When Microsoft first announced Windows 10 back in early October, it did so at an event that was billed as being focused on businesses. But that wasn't really the case, and most of the short launch event just highlighted some of the user interface tweaks that will make Windows great on traditional PCs again. Since then, however, Microsoft has opened up about its plans a bit more. And one of the big changes coming in Windows 10 is that the firm will allow businesses to customize Windows Store and manage the delivery of apps to their users.
This is a big deal. And when you consider how painfully consumer-focused—and lacking—Windows Store was in the initial Windows 8 release two years ago, it becomes obvious that this change is in many ways an even bigger deal than anything else we've learned about Windows 10. That is, in Windows 8 Microsoft introduced a safe, reliable and consistent apps platform. But it limited the reach of that platform by forcing those apps to only run in full-screen (and not alongside other apps on the desktop), by limiting the interaction these apps could have with desktop apps, and by pushing a touch-first user experience that isolated over a billion users on traditional PCs.
Most of you already know that Microsoft started to break down the wall between these new apps—which Microsoft calls Windows Store apps, though I'm hoping a better name like universal apps or modern apps will gain some traction—and the desktop. In Windows 8.1, it added a title bar with standard controls to these apps, making them easier to use with a mouse or other traditional pointing device. And in the initial Windows 10 pre-release builds, we've seen the next step, where these apps can run in windows on top of the desktop and alongside your other apps.
But the back-end changes Microsoft is now documenting are even more important, I think. In Windows 8.1, for example, users can browse through the Windows Store and find a fairly middling collection of mostly consumer-oriented apps, and while Microsoft does let some desktop applications be advertised in the store, you have to download them and install them from the web, and those apps do not come with the liberal licensing found in Windows Store. Furthermore, you need to use a Microsoft account to even download an app from Windows Store.
Here's what's changing in Windows 10.
First, Microsoft is allowing business customers to use their domain accounts as connected accounts that work just like Microsoft accounts from the perspective of app acquisition and licensing. This means that highly managed businesses that wish to retain control over which apps their users install on work PCs and devices can now do so, and they no longer need to worry about users with their own Microsoft accounts—and connected apps and services—on those machines. (Unless of course they want to do so.)
Second, Microsoft is letting businesses modify Windows Store on their users' PCs so that they see a custom version of the store than highlights work apps and, if desired, those publicly-available apps that the business approves of. There will be a web-based portal for IT administrators that lets them assign apps to users and user groups in Microsoft Azure Active Directory, Microsoft says.
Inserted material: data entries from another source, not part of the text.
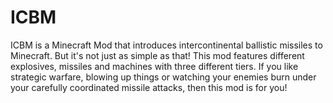 ICBM
====

ICBM is a Minecraft Mod that introduces intercontinental ballistic missiles to Minecraft. But it's not just as simple as that! This mod features different explosives, missiles and machines with three different tiers. If you like strategic warfare, blowing up things or watching your enemies burn under your carefully coordinated missile attacks, then this mod is for you!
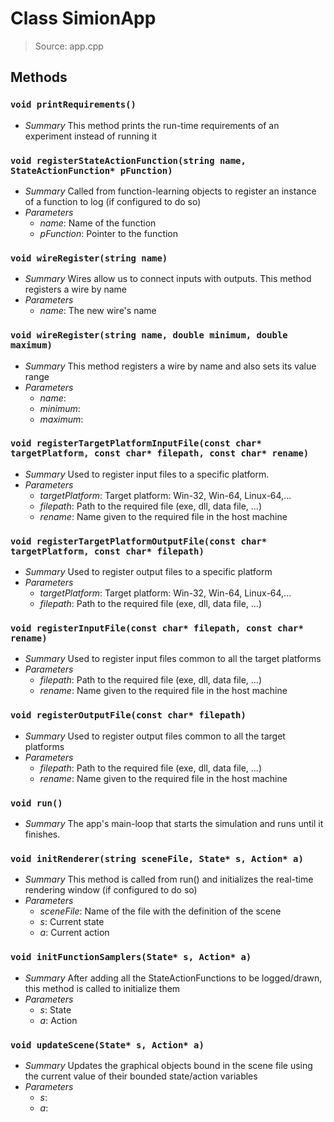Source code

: # Class SimionApp
> Source: app.cpp
## Methods
### `void printRequirements()`
* *Summary*
  This method prints the run-time requirements of an experiment instead of running it
### `void registerStateActionFunction(string name, StateActionFunction* pFunction)`
* *Summary*
  Called from function-learning objects to register an instance of a function to log (if configured to do so)
* *Parameters*
  * _name_: Name of the function
  * _pFunction_: Pointer to the function
### `void wireRegister(string name)`
* *Summary*
  Wires allow us to connect inputs with outputs. This method registers a wire by name
* *Parameters*
  * _name_: The new wire's name
### `void wireRegister(string name, double minimum, double maximum)`
* *Summary*
  This method registers a wire by name and also sets its value range
* *Parameters*
  * _name_: 
  * _minimum_: 
  * _maximum_: 
### `void registerTargetPlatformInputFile(const char* targetPlatform, const char* filepath, const char* rename)`
* *Summary*
  Used to register input files to a specific platform.
* *Parameters*
  * _targetPlatform_: Target platform: Win-32, Win-64, Linux-64,...
  * _filepath_: Path to the required file (exe, dll, data file, ...)
  * _rename_: Name given to the required file in the host machine
### `void registerTargetPlatformOutputFile(const char* targetPlatform, const char* filepath)`
* *Summary*
  Used to register output files to a specific platform
* *Parameters*
  * _targetPlatform_: Target platform: Win-32, Win-64, Linux-64,...
  * _filepath_: Path to the required file (exe, dll, data file, ...)
### `void registerInputFile(const char* filepath, const char* rename)`
* *Summary*
  Used to register input files common to all the target platforms
* *Parameters*
  * _filepath_: Path to the required file (exe, dll, data file, ...)
  * _rename_: Name given to the required file in the host machine
### `void registerOutputFile(const char* filepath)`
* *Summary*
  Used to register output files common to all the target platforms
* *Parameters*
  * _filepath_: Path to the required file (exe, dll, data file, ...)
  * _rename_: Name given to the required file in the host machine
### `void run()`
* *Summary*
  The app's main-loop that starts the simulation and runs until it finishes.
### `void initRenderer(string sceneFile, State* s, Action* a)`
* *Summary*
  This method is called from run() and initializes the real-time rendering window (if configured to do so)
* *Parameters*
  * _sceneFile_: Name of the file with the definition of the scene
  * _s_: Current state
  * _a_: Current action
### `void initFunctionSamplers(State* s, Action* a)`
* *Summary*
  After adding all the StateActionFunctions to be logged/drawn, this method is called to initialize them
* *Parameters*
  * _s_: State
  * _a_: Action
### `void updateScene(State* s, Action* a)`
* *Summary*
  Updates the graphical objects bound in the scene file using the current value of their bounded state/action variables
* *Parameters*
  * _s_: 
  * _a_: 
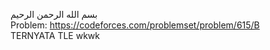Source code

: بسم الله الرحمن الرحيم
<br />
Problem: https://codeforces.com/problemset/problem/615/B <br/>
TERNYATA TLE wkwk
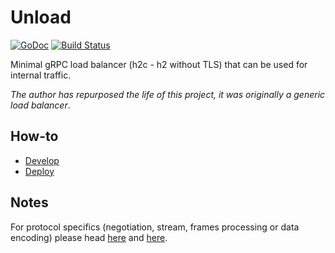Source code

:# Unload

[![GoDoc](https://godoc.org/github.com/owlwalks/unload?status.svg)](https://godoc.org/github.com/owlwalks/unload)
[![Build Status](https://travis-ci.com/owlwalks/unload.svg?branch=master)](https://travis-ci.com/owlwalks/unload)

Minimal gRPC load balancer (h2c - h2 without TLS) that can be used for internal traffic.

_The author has repurposed the life of this project, it was originally a generic load balancer_.

## How-to

* [Develop](docs/dev)
* [Deploy](examples)

## Notes
For protocol specifics (negotiation, stream, frames processing or data encoding) please head [here](https://github.com/golang/net/tree/master/http2/h2c) and [here](https://github.com/golang/net/tree/master/http2).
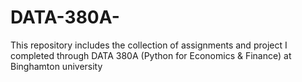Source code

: # DATA-380A-
This repository includes the collection of assignments and project I completed through DATA 380A (Python for Economics &amp; Finance) at Binghamton university
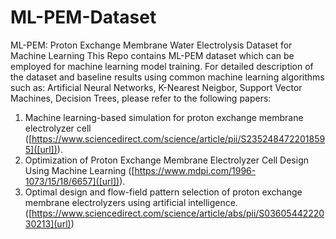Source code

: # ML-PEM-Dataset
ML-PEM: Proton Exchange Membrane Water Electrolysis Dataset for Machine Learning
This Repo contains ML-PEM dataset which can be employed for machine learning model training.
For detailed description of the dataset and baseline results using common machine learning algorithms such as: Artificial Neural Networks, K-Nearest Neigbor, Support Vector Machines, Decision Trees, please refer to the following papers:
1. Machine learning-based simulation for proton exchange membrane electrolyzer cell ([https://www.sciencedirect.com/science/article/pii/S2352484722018595]([url])).
2. Optimization of Proton Exchange Membrane Electrolyzer Cell Design Using Machine Learning ([https://www.mdpi.com/1996-1073/15/18/6657]([url])).
3. Optimal design and flow-field pattern selection of proton exchange membrane electrolyzers using artificial intelligence. ([https://www.sciencedirect.com/science/article/abs/pii/S0360544222030213](url))
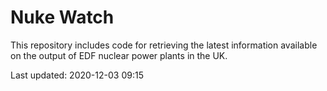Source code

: # Nuke Watch

This repository includes code for retrieving the latest information available on the output of EDF nuclear power plants in the UK.

Last updated: 2020-12-03 09:15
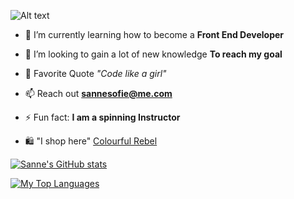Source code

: ![ Alt text](https://i.imgur.com/c3OFxhA.png)  


-   🌱  I’m currently learning how to become a  **Front End Developer**
    
-   👀  I’m looking to gain a lot of new knowledge  **To reach my  goal**
    
-   💬  Favorite Quote *"Code like a girl"*
    
-   📫  Reach out  **[sannesofie@me.com](mailto:sannesofie@me.com)**
    
-   ⚡  Fun fact:  **I am a spinning Instructor** 
-  🛍️   "I shop here" [Colourful Rebel](https://www.colourfulrebel.com)

[![Sanne's GitHub stats](https://github-readme-stats.vercel.app/api?username=sannesofie)](https://github.com/sannesofie/github-readme-stats)

[![My Top Languages](https://github-readme-stats.vercel.app/api/top-langs/?username=sannesofie)](https://github.com/sannesofie/github-readme-stats)
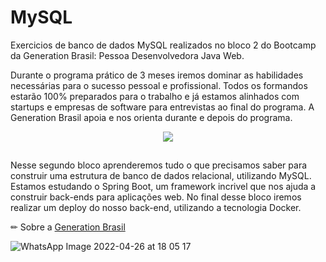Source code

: # MySQL
Exercicios de banco de dados MySQL realizados no bloco 2 do Bootcamp da Generation Brasil: Pessoa Desenvolvedora Java Web.

Durante o programa prático de 3 meses iremos dominar as habilidades necessárias para o sucesso pessoal e profissional. Todos os formandos estarão 100% preparados para o trabalho e já estamos alinhados com startups e empresas de software para entrevistas ao final do programa. A Generation Brasil apoia e nos orienta durante e depois do programa.


<div align="center"> 
 <img src="https://user-images.githubusercontent.com/86428389/165376964-ab642240-1f40-4c87-9d45-6c6d2eee1a5b.png">
</div> 

##
Nesse segundo bloco aprenderemos tudo o que precisamos saber para construir uma estrutura de banco de dados relacional, utilizando MySQL.
Estamos estudando o Spring Boot, um framework incrivel que nos ajuda a construir back-ends para aplicações web. No final desse bloco iremos realizar um deploy do nosso back-end, utilizando a tecnologia Docker.

✏ Sobre a [Generation Brasil](https://brazil.generation.org/)



![WhatsApp Image 2022-04-26 at 18 05 17](https://user-images.githubusercontent.com/86428389/165392316-8ddd22f1-0a7c-467e-9314-ec243a09bf0d.jpeg)
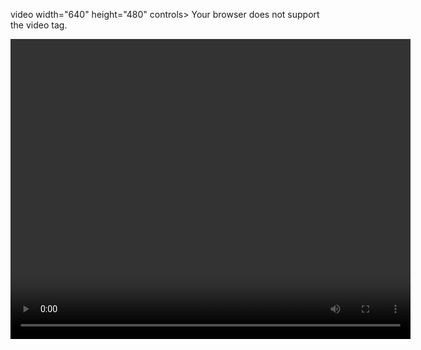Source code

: video width="640" height="480" controls>
  <source src="data:video/mp4;base64,PUT_YOUR_BASE64_ENCODED_VIDEO_HERE" type="video/mp4">
  Your browser does not support the video tag.
</video>

<video width="640" height="480" controls>
  <source src="data:video/mp4;base64,PUT_YOUR_BASE64_ENCODED_VIDEO_HERE" type="video/mp4">
  Your browser does not support the video tag.
</video>
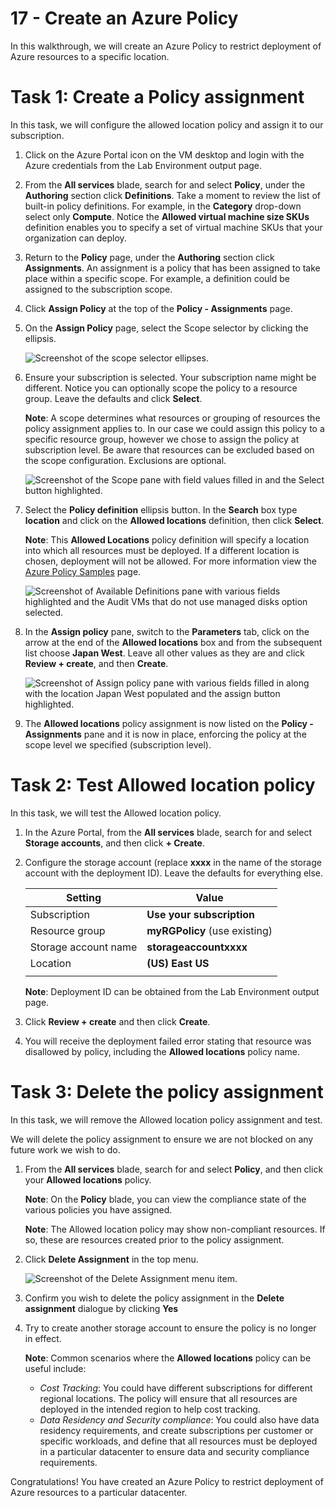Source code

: # 17 - Create an Azure Policy

In this walkthrough, we will create an Azure Policy to restrict deployment of Azure resources to a specific location.

# Task 1: Create a Policy assignment

In this task, we will configure the allowed location policy and assign it to our subscription. 

1. Click on the Azure Portal icon on the VM desktop and login with the Azure credentials from the Lab Environment output page.

2. From the **All services** blade, search for and select **Policy**, under the **Authoring** section click **Definitions**.  Take a moment to review the list of built-in policy definitions. For example, in the **Category** drop-down select only **Compute**. Notice the **Allowed virtual machine size SKUs** definition enables you to specify a set of virtual machine SKUs that your organization can deploy.

3. Return to the **Policy** page, under the **Authoring** section click **Assignments**. An assignment is a policy that has been assigned to take place within a specific scope. For example, a definition could be assigned to the subscription scope. 

4. Click **Assign Policy** at the top of the **Policy - Assignments** page.

5. On the **Assign Policy** page, select the Scope selector by clicking the ellipsis.

    ![Screenshot of the scope selector ellipses.](../images/1401.png)

6. Ensure your subscription is selected. Your subscription name might be different. Notice you can optionally scope the policy to a resource group. Leave the defaults and click **Select**. 

    **Note**: A scope determines what resources or grouping of resources the policy assignment applies to. In our case we could assign this policy to a specific resource group, however we chose to assign the policy at subscription level. Be aware that resources can be excluded based on the scope configuration. Exclusions are optional.

    ![Screenshot of the Scope pane with field values filled in and the Select button highlighted. ](../images/1402.png)

7. Select the **Policy definition** ellipsis button. In the **Search** box type **location** and click on the **Allowed locations** definition, then click **Select**.

    **Note**: This **Allowed Locations** policy definition will specify a location into which all resources must be deployed. If a different location is chosen, deployment will not be allowed. For more information view the [Azure Policy Samples](https://docs.microsoft.com/en-us/azure/governance/policy/samples/index) page.

   ![Screenshot of Available Definitions pane with various fields highlighted and the Audit VMs that do not use managed disks option selected.](../images/1403.png)

8.  In the **Assign policy** pane, switch to the **Parameters** tab, click on the arrow at the end of the **Allowed locations** box and from the subsequent list choose **Japan West**. Leave all other values as they are and click **Review + create**, and then **Create**.

    ![Screenshot of Assign policy pane with various fields filled in along with the location Japan West populated and the assign button highlighted.](../images/1404.png)

9. The **Allowed locations** policy assignment is now listed on the **Policy - Assignments** pane and it is now in place, enforcing the policy at the scope level we specified (subscription level).

# Task 2: Test Allowed location policy

In this task, we will test the Allowed location policy. 

1. In the Azure Portal, from the **All services** blade, search for and select **Storage accounts**, and then click **+ Create**.

2. Configure the storage account (replace **xxxx** in the name of the storage account with the deployment ID). Leave the defaults for everything else. 

    | Setting | Value | 
    | --- | --- |
    | Subscription | **Use your subscription** |
    | Resource group | **myRGPolicy** (use existing) |
    | Storage account name | **storageaccountxxxx** |
    | Location | **(US) East US** |
    | | |

    **Note**: Deployment ID can be obtained from the Lab Environment output page.

3. Click **Review + create** and then click **Create**. 

4. You will receive the deployment failed error stating that resource was disallowed by policy, including the **Allowed locations** policy name.

# Task 3: Delete the policy assignment

In this task, we will remove the Allowed location policy assignment and test. 

We will delete the policy assignment to ensure we are not blocked on any future work we wish to do.

1. From the **All services** blade, search for and select **Policy**, and then click your **Allowed locations** policy.

    **Note**: On the **Policy** blade, you can view the compliance state of the various policies you have assigned.

    **Note**: The Allowed location policy may show non-compliant resources. If so, these are resources created prior to the policy assignment.

2. Click **Delete Assignment** in the top menu.

   ![Screenshot of the Delete Assignment menu item.](../images/1407.png)

3. Confirm you wish to delete the policy assignment in the **Delete assignment** dialogue by clicking **Yes**

4. Try to create another storage account to ensure the policy is no longer in effect.

    **Note**: Common scenarios where the **Allowed locations** policy can be useful include: 
    - *Cost Tracking*: You could have different subscriptions for different regional locations. The policy will ensure that all resources are deployed in the intended region to help cost tracking. 
    - *Data Residency and Security compliance*: You could also have data residency requirements, and create subscriptions per customer or specific workloads, and define that all resources must be deployed in a particular datacenter to ensure data and security compliance requirements.

Congratulations! You have created an Azure Policy to restrict deployment of Azure resources to a particular datacenter.


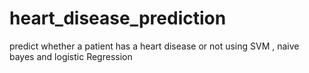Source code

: # heart_disease_prediction
predict whether a patient has a heart disease or not using SVM , naive bayes and logistic Regression
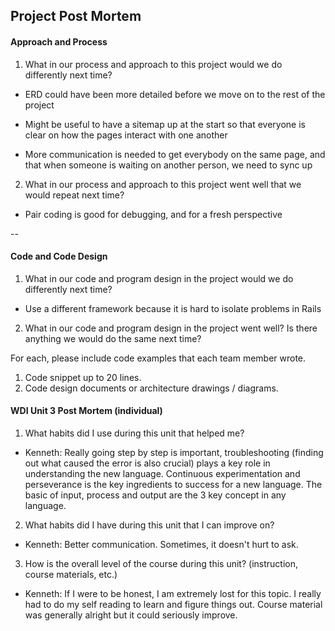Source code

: ## Project Post Mortem

#### Approach and Process

1. What in our process and approach to this project would we do differently next time?

* ERD could have been more detailed before we move on to the rest of the project

* Might be useful to have a sitemap up at the start so that everyone is clear on how the pages interact with one another

* More communication is needed to get everybody on the same page, and that when someone is waiting on another person, we need to sync up

2. What in our process and approach to this project went well that we would repeat next time?

* Pair coding is good for debugging, and for a fresh perspective


--

#### Code and Code Design

1. What in our code and program design in the project would we do differently next time?

* Use a different framework because it is hard to isolate problems in Rails

2. What in our code and program design in the project went well? Is there anything we would do the same next time?

  For each, please include code examples that each team member wrote.
  1. Code snippet up to 20 lines.
  2. Code design documents or architecture drawings / diagrams.

#### WDI Unit 3 Post Mortem (individual)
1. What habits did I use during this unit that helped me?



* Kenneth: Really going step by step is important, troubleshooting (finding out what caused the error is also crucial) plays a key role in understanding the new language. Continuous experimentation and perseverance is the key ingredients to success for a new language. The basic of input, process and output are the 3 key concept in any language.


2. What habits did I have during this unit that I can improve on?



* Kenneth: Better communication. Sometimes, it doesn't hurt to ask.

3. How is the overall level of the course during this unit? (instruction, course materials, etc.)

* Kenneth: If I were to be honest, I am extremely lost for this topic. I really had to do my self reading to learn and figure things out. Course material was generally alright but it could seriously improve.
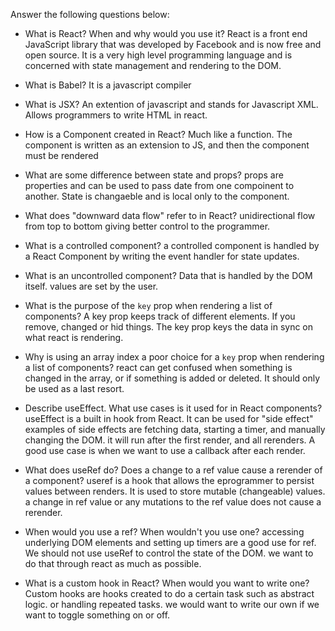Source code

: Answer the following questions below:

- What is React? When and why would you use it?
React is a front end JavaScript library that was developed by Facebook and is now free and open source. It is a very high level programming language and is concerned with state management and rendering to the DOM.

- What is Babel?
It is a javascript compiler

- What is JSX?
An extention of javascript and stands for Javascript XML. Allows
programmers to write HTML in react.

- How is a Component created in React?
Much like a function. The component is written as an 
extension to JS, and then the component must be rendered

- What are some difference between state and props?
props are properties and can be used to pass date from one compoinent to another.
State is changaeble and is local only to the component.

- What does "downward data flow" refer to in React?
unidirectional flow from top to bottom giving better control to the programmer.

- What is a controlled component?
a controlled component is handled by a React Component by writing the event handler for state updates. 

- What is an uncontrolled component?
Data that is handled by the DOM itself. values are set by the user.

- What is the purpose of the `key` prop when rendering a list of components?
A key prop keeps track of different elements. If you remove, changed or hid things.
The key prop keys the data in sync on what react is rendering. 

- Why is using an array index a poor choice for a `key` prop when rendering a list of components?
react can get confused when something is changed in the array, or if something is 
added or deleted. It should only be used as a last resort. 

- Describe useEffect.  What use cases is it used for in React components?
useEffect is a built in hook from React. It can be used for "side effect"
examples of side effects are fetching data, starting a timer, and 
manually changing the DOM. it will run after the first render, and all rerenders.
A good use case is when we want to use a callback after each render. 

- What does useRef do?  Does a change to a ref value cause a rerender of a component?
useref is a hook that allows the eprogrammer to persist values between renders.
It is used to store mutable (changeable) values.
a change in ref value or any mutations to the ref value does not cause a rerender. 

- When would you use a ref? When wouldn't you use one?
accessing underlying DOM elements and setting up timers are a good use for ref.
We should not use useRef to control the state of the DOM. we want to do that 
through react as much as possible. 

- What is a custom hook in React? When would you want to write one?
Custom hooks are hooks created to do a certain task such as abstract logic.
or handling repeated tasks. we would want to write our own if we want to 
toggle something on or off.
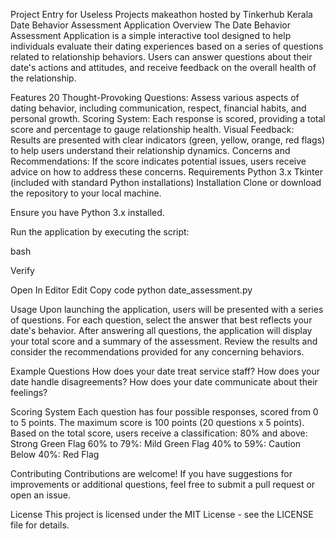 Project Entry for Useless Projects makeathon hosted by Tinkerhub Kerala Date Behavior Assessment Application Overview The Date Behavior Assessment Application is a simple interactive tool designed to help individuals evaluate their dating experiences based on a series of questions related to relationship behaviors. Users can answer questions about their date's actions and attitudes, and receive feedback on the overall health of the relationship.

Features 20 Thought-Provoking Questions: Assess various aspects of dating behavior, including communication, respect, financial habits, and personal growth. Scoring System: Each response is scored, providing a total score and percentage to gauge relationship health. Visual Feedback: Results are presented with clear indicators (green, yellow, orange, red flags) to help users understand their relationship dynamics. Concerns and Recommendations: If the score indicates potential issues, users receive advice on how to address these concerns. Requirements Python 3.x Tkinter (included with standard Python installations) Installation Clone or download the repository to your local machine.

Ensure you have Python 3.x installed.

Run the application by executing the script:

bash

Verify

Open In Editor Edit Copy code python date_assessment.py

Usage Upon launching the application, users will be presented with a series of questions. For each question, select the answer that best reflects your date's behavior. After answering all questions, the application will display your total score and a summary of the assessment. Review the results and consider the recommendations provided for any concerning behaviors.

Example Questions How does your date treat service staff? How does your date handle disagreements? How does your date communicate about their feelings?

Scoring System Each question has four possible responses, scored from 0 to 5 points. The maximum score is 100 points (20 questions x 5 points). Based on the total score, users receive a classification: 80% and above: Strong Green Flag 60% to 79%: Mild Green Flag 40% to 59%: Caution Below 40%: Red Flag

Contributing Contributions are welcome! If you have suggestions for improvements or additional questions, feel free to submit a pull request or open an issue.

License This project is licensed under the MIT License - see the LICENSE file for details.
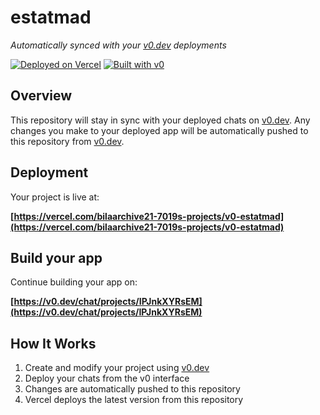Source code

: # estatmad

*Automatically synced with your [v0.dev](https://v0.dev) deployments*

[![Deployed on Vercel](https://img.shields.io/badge/Deployed%20on-Vercel-black?style=for-the-badge&logo=vercel)](https://vercel.com/bilaarchive21-7019s-projects/v0-estatmad)
[![Built with v0](https://img.shields.io/badge/Built%20with-v0.dev-black?style=for-the-badge)](https://v0.dev/chat/projects/IPJnkXYRsEM)

## Overview

This repository will stay in sync with your deployed chats on [v0.dev](https://v0.dev).
Any changes you make to your deployed app will be automatically pushed to this repository from [v0.dev](https://v0.dev).

## Deployment

Your project is live at:

**[https://vercel.com/bilaarchive21-7019s-projects/v0-estatmad](https://vercel.com/bilaarchive21-7019s-projects/v0-estatmad)**

## Build your app

Continue building your app on:

**[https://v0.dev/chat/projects/IPJnkXYRsEM](https://v0.dev/chat/projects/IPJnkXYRsEM)**

## How It Works

1. Create and modify your project using [v0.dev](https://v0.dev)
2. Deploy your chats from the v0 interface
3. Changes are automatically pushed to this repository
4. Vercel deploys the latest version from this repository
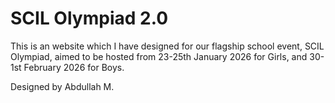 # SCIL Olympiad 2.0
This is an website which I have designed for our flagship school event, SCIL Olympiad, aimed to be hosted from 23-25th January 2026 for Girls, and 30- 1st February 2026 for Boys.

Designed by Abdullah M.
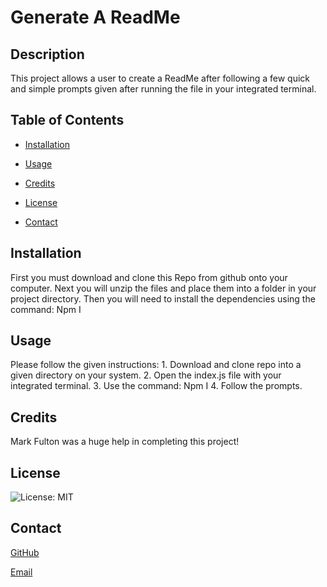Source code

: # Generate A ReadMe

## Description 

This project allows a user to create a ReadMe after following a few quick and simple prompts given after running the file in your integrated terminal.

## Table of Contents

* [Installation](#Installation)

* [Usage](#Usage)

* [Credits](#Credits)

* [License](#License)

* [Contact](#Contact)

## Installation 

First you must download and clone this Repo from github onto your computer. Next you will unzip the files and place them into a folder in your project directory. Then you will need to install the dependencies using the command: Npm I

## Usage

Please follow the given instructions: 1. Download and clone repo into a given directory on your system. 2. Open the index.js file with your integrated terminal. 3. Use the command: Npm I 4. Follow the prompts.

## Credits

Mark Fulton was a huge help in completing this project!

## License

![License: MIT](https://img.shields.io/badge/License-MIT-yellow.svg)

## Contact

[GitHub](https://github.com/thenoahac)

[Email](mailto:nole2kgames@gmail.com)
Third, Microsoft is adding Windows Store management capabilities to System Center and Intune, and opening up these capabilities to third-party Mobile Device Management (MDM) solutions. This will allow businesses to manage the installing and uninstalling of apps, app updates, app licensing (including license reassignment), the addition of apps to Windows install images, the deploying of provisioning packages, and the ability to automatically install apps from an on-premises-based server.
These capabilities were hinted at previously, but Microsoft issued a blog post recently, Windows 10: A Store That’s Ready for Business, which is a very general overview of information the firm provided during a TechEd Europe session from late October month. You can watch a video of this session—Windows 10: Management—on the Channel 9 web site if you want more information.
What's not clear is when businesses can begin evaluating these changes. The Windows Technical Preview that is currently providing a pre-release look at Windows 10 is ostensibly aimed at businesses, but Microsoft will be moving on to a consumer preview in early 2015. But Microsoft says that the Windows Store portal and new app distribution and management capabilities will be available "in the coming months."